Public Policy Manager, Telefónica.

“Internet without borders” was the theme of one of the outstanding conversations held at WEF meeting in Davos last January.  José María Álvarez-Pallete, Chief Operating Officer at Telefónica provided his view on the most relevant threats for an Open Internet while also giving some hints into potential workarounds for such barriers.

Risk of evolving into a Feudal Internet, a platform based Internet in which customers are held captive, was highlighted as the main concern driving Internet fragmentation. An Internet where users are vassals that in exchange of their data, of their privacy, can stay in the platform and use the services therein provided. But if users want to move to another platform they can’t: there is no interoperability users can’t port their Digital Life from one platform to another. There is interoperability of networks, but not interoperability of Operating Systems; handsets speak a proprietary language.

José María Álvarez-Pallete points to empowering users, the owners of the data, as the way forward. Users should be able to decide at any time what data they share, who they share their data with, and when they share it. Users have to be in command of their data; we have to give citizens sovereignty of their digital lives.  

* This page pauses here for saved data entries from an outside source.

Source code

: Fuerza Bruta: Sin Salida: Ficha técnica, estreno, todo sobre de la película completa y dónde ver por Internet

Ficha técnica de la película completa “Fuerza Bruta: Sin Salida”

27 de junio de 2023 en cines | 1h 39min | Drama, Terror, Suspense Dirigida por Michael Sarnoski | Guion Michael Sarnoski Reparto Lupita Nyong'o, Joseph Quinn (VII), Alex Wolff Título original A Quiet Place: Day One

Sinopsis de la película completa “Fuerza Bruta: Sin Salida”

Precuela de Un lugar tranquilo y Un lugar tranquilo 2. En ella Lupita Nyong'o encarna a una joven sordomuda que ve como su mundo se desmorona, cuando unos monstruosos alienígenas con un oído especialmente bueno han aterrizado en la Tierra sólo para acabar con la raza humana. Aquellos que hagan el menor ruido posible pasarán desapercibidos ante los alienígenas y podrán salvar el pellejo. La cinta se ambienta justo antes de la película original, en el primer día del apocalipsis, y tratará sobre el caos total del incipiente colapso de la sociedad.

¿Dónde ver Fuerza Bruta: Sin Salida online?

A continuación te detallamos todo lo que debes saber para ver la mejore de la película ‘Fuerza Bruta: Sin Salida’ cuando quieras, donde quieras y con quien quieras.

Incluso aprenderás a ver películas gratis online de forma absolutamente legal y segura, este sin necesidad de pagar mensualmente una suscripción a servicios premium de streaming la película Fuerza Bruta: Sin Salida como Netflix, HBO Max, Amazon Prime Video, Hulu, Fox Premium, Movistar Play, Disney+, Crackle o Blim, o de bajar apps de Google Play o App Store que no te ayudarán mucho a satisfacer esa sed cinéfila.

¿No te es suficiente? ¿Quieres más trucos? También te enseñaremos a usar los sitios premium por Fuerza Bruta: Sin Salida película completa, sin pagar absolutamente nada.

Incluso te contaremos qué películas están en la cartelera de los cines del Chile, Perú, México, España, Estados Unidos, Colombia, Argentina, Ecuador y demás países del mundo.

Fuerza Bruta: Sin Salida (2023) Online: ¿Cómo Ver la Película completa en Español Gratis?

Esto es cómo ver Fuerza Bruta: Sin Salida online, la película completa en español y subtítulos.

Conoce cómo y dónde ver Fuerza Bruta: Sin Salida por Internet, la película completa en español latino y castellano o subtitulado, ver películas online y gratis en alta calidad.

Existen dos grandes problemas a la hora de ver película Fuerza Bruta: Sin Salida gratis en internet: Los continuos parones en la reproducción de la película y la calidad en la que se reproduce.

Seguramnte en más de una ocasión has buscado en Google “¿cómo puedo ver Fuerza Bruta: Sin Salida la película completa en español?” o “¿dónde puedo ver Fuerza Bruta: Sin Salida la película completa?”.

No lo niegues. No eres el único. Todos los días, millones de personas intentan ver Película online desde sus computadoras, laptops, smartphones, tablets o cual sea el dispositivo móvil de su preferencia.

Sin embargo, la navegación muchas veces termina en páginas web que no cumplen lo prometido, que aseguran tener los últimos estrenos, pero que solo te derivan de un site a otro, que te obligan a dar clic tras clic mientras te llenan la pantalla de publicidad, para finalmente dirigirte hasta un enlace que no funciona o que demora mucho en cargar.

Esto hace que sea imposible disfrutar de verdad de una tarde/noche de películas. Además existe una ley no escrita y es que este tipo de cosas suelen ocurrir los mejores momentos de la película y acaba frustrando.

Telefónica COO’s comments have been considered as input for the “Internet Fragmentation” report, together with those from all the panelists participating in the debate: Andrus Ansip, Vice President and Commissioner of Digital Single Market at the European Commission; Natarajan Chandrasekaran (‘Chandra’), CEO and Managing Director of Tata Consultancy Services; Brad Smith, President and chief legal officer of Microsoft; and Penny Pritzker, United States Secretary of Commerce. The report, counting with the contribution of Telefónica throughout the drafting sessions, delivers the first rigorous overview of the various dimensions by which fragmentation of the Internet is nowadays playing out endangering Internet Openness.